I modified the prepareimage tool to genere a matching CRC32 with the one the hardware CRC block generates and now the 'unsecure' verification runs in 100 ms @ 48Mhz so that is OK.

I do still run into the very very weird issue now : if I program the bootloader with a Jlink debugger everything is OK, but if I program it via a DFU file with the baked in bootloader it goes wrong. When reading back the contents of the program flash where the bootloader is located (256kb in my case, I had to add some other stuff so I had to add the next 2 sectors too) for both ways of programming they are 100% the same. Also the option bytes are the same (I disabled protections for now) but still somewhere really early in the startup phase (before C code starts) the first instruction of __iar_zero_init3 for zeroing out memory which is a LDR.W R1, [R0]#0x4 instruction manages to result in a jump to 0x801bc3c (always the same address, no idea why). This happens even if i completely power down and restart the board (in the idea that maybe some interrupt was still armed from the baked in bootloader). It does not happen in the Jlink version. I am still investigating (now comparing all cpu regs between the 2 situations when the instruction is executed), if I don't find it I will make a dedicated post for it, but if you happened to have experience with similar spooky behavior I am all ears 🙂

Regards

Bram

Jocelyn RICARD
ST Employee

Hello Peeters,

what I would do is flash with DFU, re-read all flash with flasher. Then flash with flashed, re-read the whole flash.

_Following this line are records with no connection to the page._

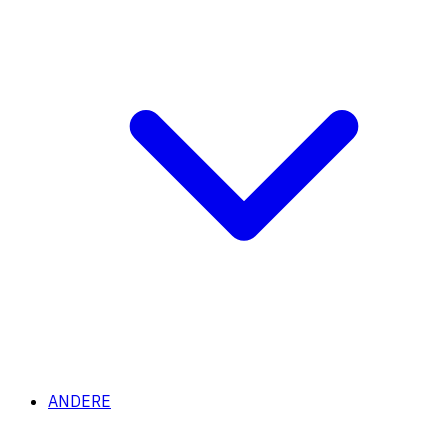
ANDERE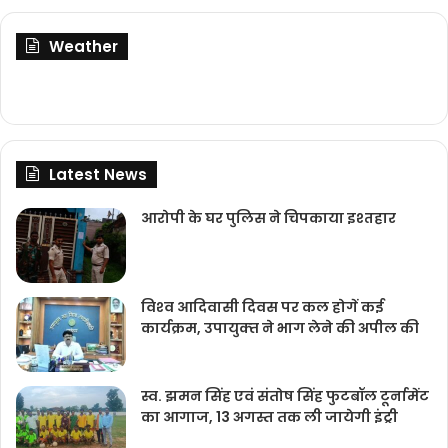
Weather
Latest News
आरोपी के घर पुलिस ने चिपकाया इश्तहार
विश्‍व आदिवासी दिवस पर कल होगें कई
कार्यक्रम, उपायुक्‍त ने भाग लेने की अपील की
स्व. झमन सिंह एवं संतोष सिंह फुटबॉल टूर्नामेंट
का आगाज, 13 अगस्त तक ली जायेगी इंट्री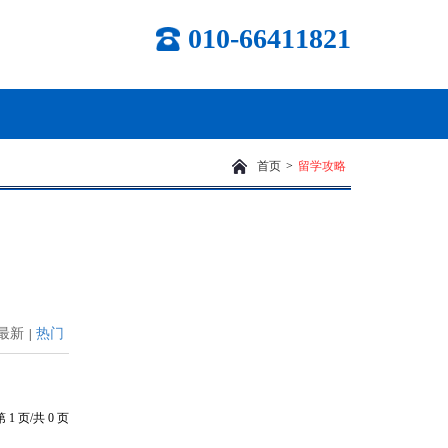
010-66411821
首页
>
留学攻略
最新
热门
|
第
1
页/共
0
页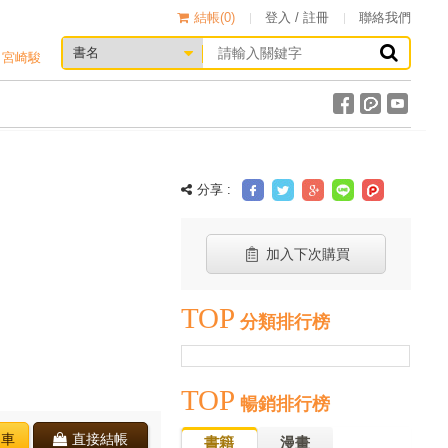
結帳(
0
)
登入 / 註冊
聯絡我們
宮崎駿
分享 :
加入下次購買
TOP
分類排行榜
TOP
暢銷排行榜
物車
直接結帳
書籍
漫畫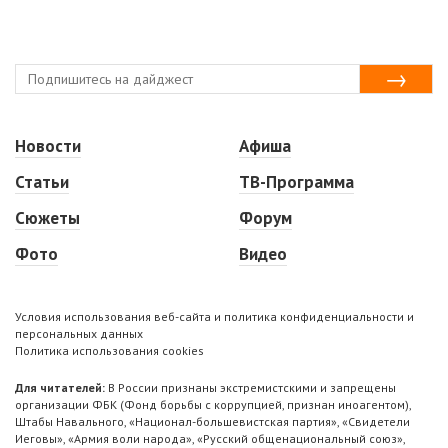
Новости
Афиша
Статьи
ТВ-Программа
Сюжеты
Форум
Фото
Видео
Условия использования веб-сайта и политика конфиденциальности и
персональных данных
Политика использования cookies
Для читателей:
В России признаны экстремистскими и запрещены
организации ФБК (Фонд борьбы с коррупцией, признан иноагентом),
Штабы Навального, «Национал-большевистская партия», «Свидетели
Иеговы», «Армия воли народа», «Русский общенациональный союз»,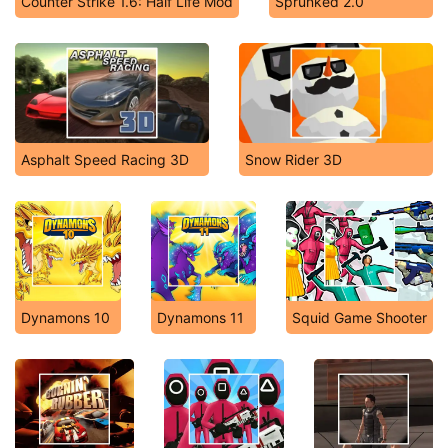
Counter Strike 1.6: Half Life Mod
Sprunked 2.0
Asphalt Speed Racing 3D
Snow Rider 3D
Dynamons 10
Dynamons 11
Squid Game Shooter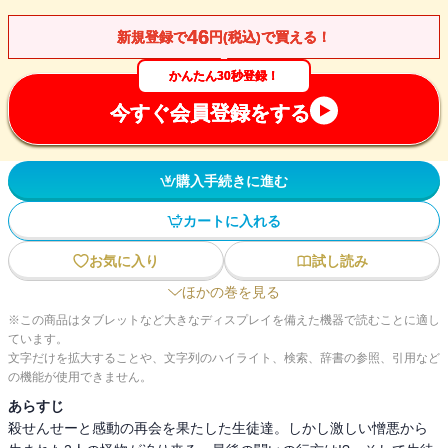
46
新規登録で
円(税込)で買える！
かんたん30秒登録！
今すぐ会員登録をする
購入手続きに進む
カートに入れる
お気に入り
試し読み
ほかの巻を見る
※この商品はタブレットなど大きなディスプレイを備えた機器で読むことに適し
ています。
文字だけを拡大することや、文字列のハイライト、検索、辞書の参照、引用など
の機能が使用できません。
あらすじ
殺せんせーと感動の再会を果たした生徒達。しかし激しい憎悪から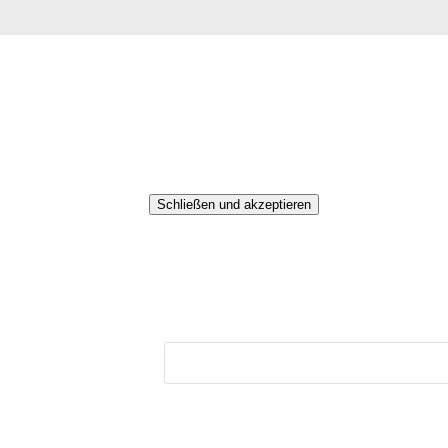
Main
Impressum
Kontakt
Übersetzen
Datenschutz und Cookies: Diese Web
von Cookies zu.
Weitere Informationen, beispielsweise
Suchen
nach: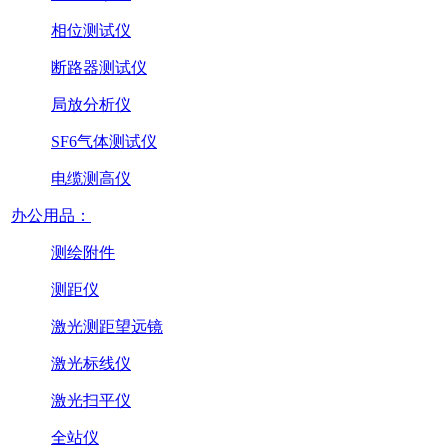
相位测试仪
断路器测试仪
局放分析仪
SF6气体测试仪
电缆测高仪
办公用品：
测绘附件
测距仪
激光测距望远镜
激光标线仪
激光扫平仪
全站仪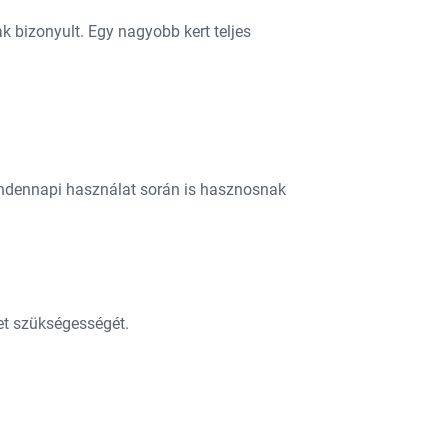
ak bizonyult. Egy nagyobb kert teljes
indennapi használat során is hasznosnak
et szükségességét.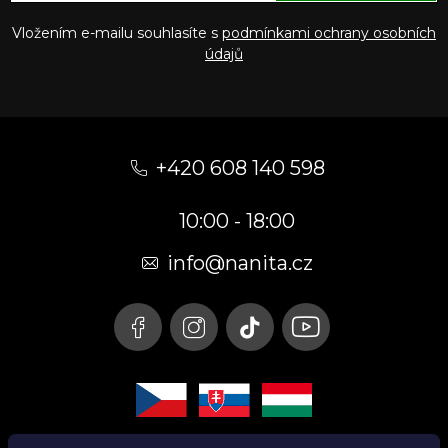
Vložením e-mailu souhlasíte s
podmínkami ochrany osobních
údajů
Z
á
+420 608 140 598
p
10:00 - 18:00
a
t
info@nanita.cz
í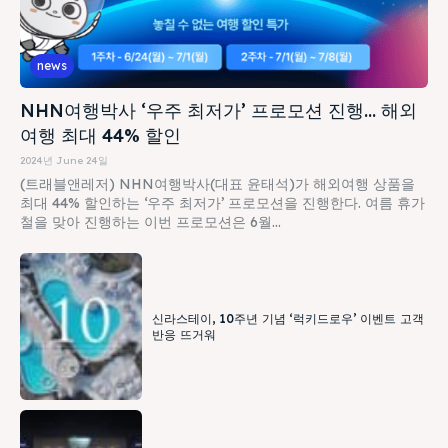
news
NHN여행박사 ‘우주 최저가’ 프로모션 진행… 해외
여행 최대 44% 할인
2024년 June 24일
(트래블앤레저) NHN여행박사(대표 윤태석)가 해외여행 상품을
최대 44% 할인하는 ‘우주 최저가’ 프로모션을 진행한다. 여름 휴가
철을 맞아 진행하는 이번 프로모션은 6월...
신라스테이, 10주년 기념 ‘럭키드로우’ 이벤트 고객
반응 뜨거워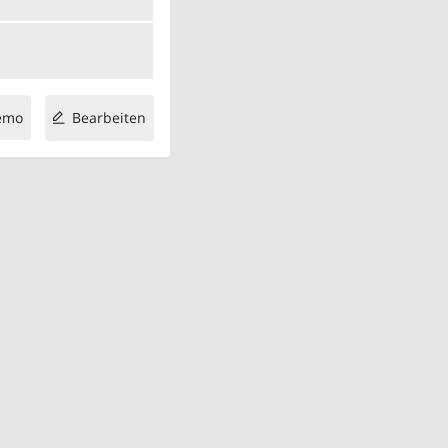
emo
Bearbeiten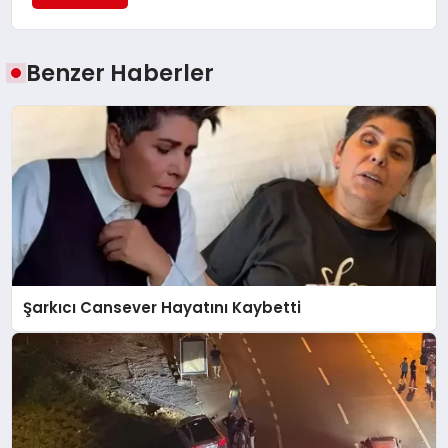
Benzer Haberler
Şarkıcı Cansever Hayatını Kaybetti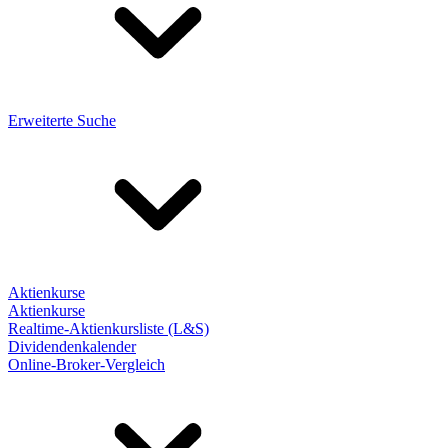
Erweiterte Suche
Aktienkurse
Aktienkurse
Realtime-Aktienkursliste (L&S)
Dividendenkalender
Online-Broker-Vergleich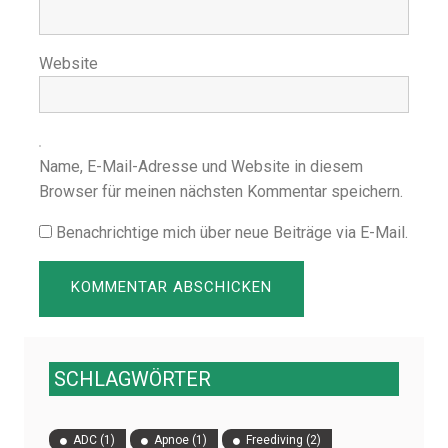
Website
Name, E-Mail-Adresse und Website in diesem
Browser für meinen nächsten Kommentar speichern.
Benachrichtige mich über neue Beiträge via E-Mail.
SCHLAGWÖRTER
ADC
(1)
Apnoe
(1)
Freediving
(2)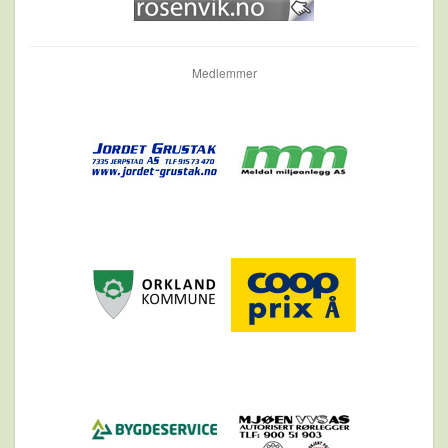
Medlemmer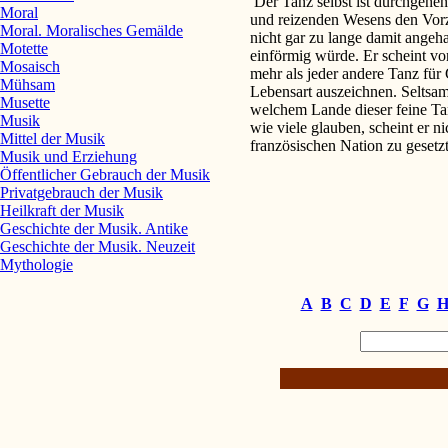
Der Tanz selbst ist durchgehe
Moral
und reizenden Wesens den Vorz
Moral. Moralisches Gemälde
nicht gar zu lange damit angeha
Motette
einförmig würde. Er scheint vo
Mosaisch
mehr als jeder andere Tanz für 
Mühsam
Lebensart auszeichnen. Seltsam
Musette
welchem Lande dieser feine Ta
Musik
wie viele glauben, scheint er ni
Mittel der Musik
französischen Nation zu gesetzt
Musik und Erziehung
Öffentlicher Gebrauch der Musik
Privatgebrauch der Musik
Heilkraft der Musik
Geschichte der Musik. Antike
Geschichte der Musik. Neuzeit
Mythologie
A
B
C
D
E
F
G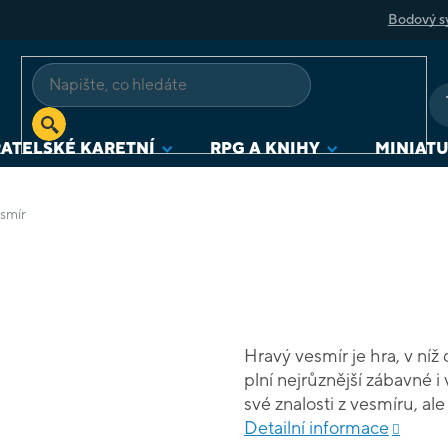
Bodový s
ATELSKÉ KARETNÍ
RPG A KNIHY
MINIAT
smír
Hravý vesmír je hra, v níž
plní nejrůznější zábavné i 
své znalosti z vesmíru, al
slovní zásobu i důvtip.
Detailní informace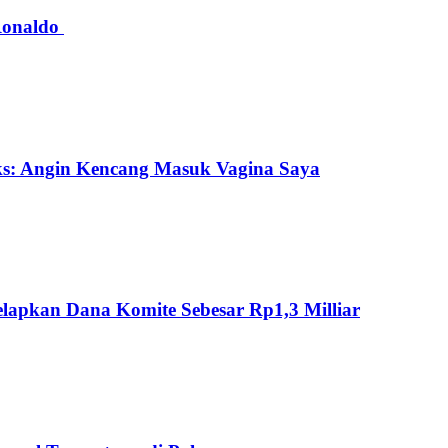
 Ronaldo
ks: Angin Kencang Masuk Vagina Saya
lapkan Dana Komite Sebesar Rp1,3 Milliar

Should be exactly the same.

If they are exactly the same and the CPU behaves differently, I don't know what to say !

I know JLink is setting some registers to be able to keep the hand in case of low power transition.

But all these settings should be removed after a power on reset.

Best regards

Jocelyn

Eivor
Associate II

Hello Peeters,

Can you tell me how did you port the f413 sbsfu example to f429?!